The utility, versatility, and efficacy of the Yale Pharyngeal Residue Severity Scale are easily demonstrated. For example, a representative pre-therapy swallow receives a severe vallecula residue severity rating (anatomically defined as the vallecula filled up to the epiglottic rim and with a corresponding image). An intervention strategy, such as effortful swallow or double-swallow, is implemented for a set period of time and a representative post-therapy swallow receives a mild vallecula residue severity rating (anatomically defined as mild pooling with epiglottic ligament visible and with a corresponding image). The clinician can now document efficacy of a specific treatment intervention and either stop, continue, or change strategies. Prior to the development and validation of the Yale Pharyngeal Residue Severity Rating Scale, objective documentation of therapeutic interventions was not possible.

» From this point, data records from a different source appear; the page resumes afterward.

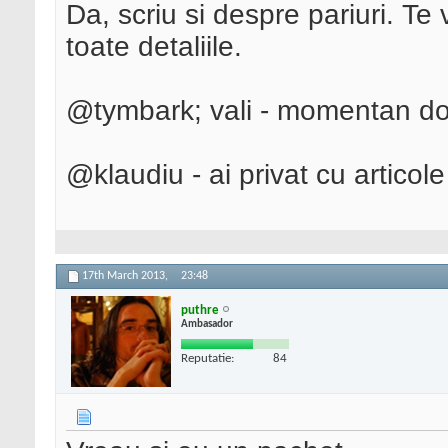
Da, scriu si despre pariuri. Te 
toate detaliile.
@tymbark; vali - momentan d
@klaudiu - ai privat cu articol
17th March 2013,
23:48
puthre
Ambasador
Reputatie:
84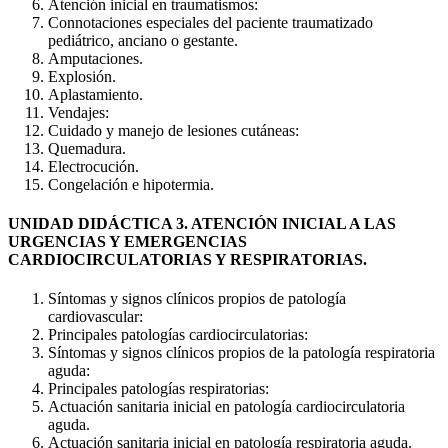
Atención inicial en traumatismos:
Connotaciones especiales del paciente traumatizado
pediátrico, anciano o gestante.
Amputaciones.
Explosión.
Aplastamiento.
Vendajes:
Cuidado y manejo de lesiones cutáneas:
Quemadura.
Electrocución.
Congelación e hipotermia.
UNIDAD DIDÁCTICA 3. ATENCIÓN INICIAL A LAS
URGENCIAS Y EMERGENCIAS
CARDIOCIRCULATORIAS Y RESPIRATORIAS.
Síntomas y signos clínicos propios de patología
cardiovascular:
Principales patologías cardiocirculatorias:
Síntomas y signos clínicos propios de la patología respiratoria
aguda:
Principales patologías respiratorias:
Actuación sanitaria inicial en patología cardiocirculatoria
aguda.
Actuación sanitaria inicial en patología respiratoria aguda.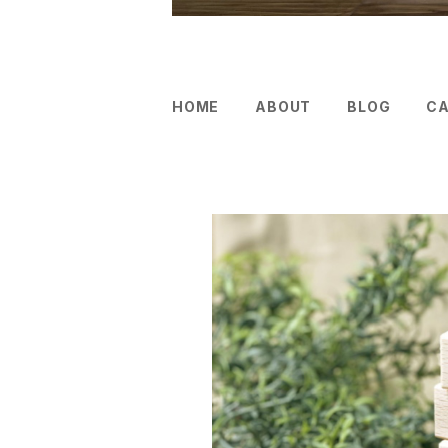
HOME
ABOUT
BLOG
C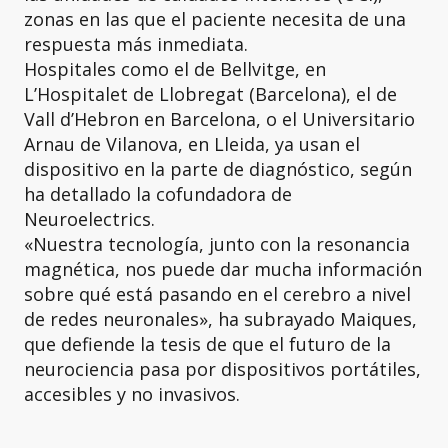
zonas en las que el paciente necesita de una
respuesta más inmediata.
Hospitales como el de Bellvitge, en
L’Hospitalet de Llobregat (Barcelona), el de
Vall d’Hebron en Barcelona, o el Universitario
Arnau de Vilanova, en Lleida, ya usan el
dispositivo en la parte de diagnóstico, según
ha detallado la cofundadora de
Neuroelectrics.
«Nuestra tecnología, junto con la resonancia
magnética, nos puede dar mucha información
sobre qué está pasando en el cerebro a nivel
de redes neuronales», ha subrayado Maiques,
que defiende la tesis de que el futuro de la
neurociencia pasa por dispositivos portátiles,
accesibles y no invasivos.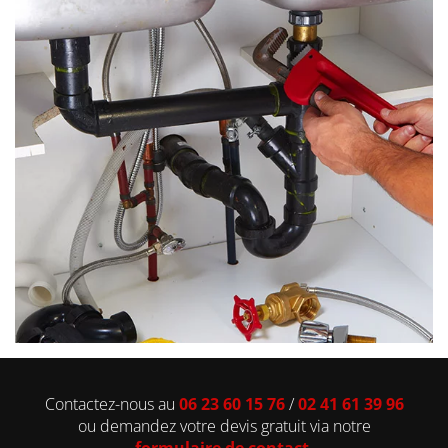
Contactez-nous au
06 23 60 15 76
/
02 41 61 39 96
ou demandez votre devis gratuit via notre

The Yale Pharyngeal Residue Rating Scale works well for any swallow, whether it is the first, subsequent clearing, or last swallow. The clinician simply has to match their chosen swallow with its scale mate. In this way, it is possible to determine if spontaneous or volitional clearing swallows or a throat clearing maneuver is actually helpful in reducing the amount of residue in the vallecula and pyriform sinuses. Since an important therapeutic goal is to aid pharyngeal clearing [1], this information can guide intervention strategies and promote safer swallowing. For example, it is now possible to determine objectively if drinking a small liquid bolus after a puree/solid bolus, an effortful swallow, a double-swallow/bolus, a head turn to left or right, and a chin tuck are successful in reducing residue in the vallecula and pyriform sinus.

Since the anatomical definitions used by the Yale Pharyngeal Residue Scale are discrete, i.e., not continuous, and image-based, the severity rating is not affected by age, gender, or body habitus. For example, mild vallecula residue is defined as “epiglottic ligament visible.” The shape and size of the vallecula are unimportant. As long as the epiglottic ligament is visible, the severity rating is mild residue. This generalizability makes it possible to determine pharyngeal residue severity for any given individual.

The Yale Pharyngeal Residue Severity Rating Scale can be used for both clinical advantages and research opportunities. Clinically, clinicians can now accurately classify vallecula and pyriform sinus residue severity as none, trace, mild, moderate, or severe for diagnostic purposes, determination of functional therapeutic change, and precise dissemination of shared information. Future research uses include tracking outcome measures for clinical trials investigating various swallowing interventions, demonstrating efficacy of specific interventions to reduce pharyngeal residue, determining morbidity and mortality associated with pharyngeal residue severity in different patient populations, and improving the training and accuracy of FEES interpretation by students and clinicians.

Conclusions

The Yale Pharyngeal Residue Severity Rating Scale is a reliable, validated, anatomically defined, and image-based tool to determine residue location and severity based on FEES. Proficiency can be readily achieved with minimal training and at high levels of intra- and inter-rater reliability and construct validity. Clinical uses include, but are not limited to, accurate classification of vallecula and pyriform sinus residue severity patterns as none, trace, mild, moderate, or severe for diagnostic purposes, determination of functional therapeutic change, and precise dissemination of shared information. Scientific uses include, but are not limited to, tracking outcome measures, demonstrating efficacy of interventions to reduce pharyngeal residue, investigating morbidity and mortality in relation to pharyngeal residue severity, and improving training and accuracy of FEES interpretation by students and clinicians. The Yale Pharyngeal Residue Severity Rating Scale is an important addition to the deglutologist’s tool box and can be used with confidence for both clinical and research purposes.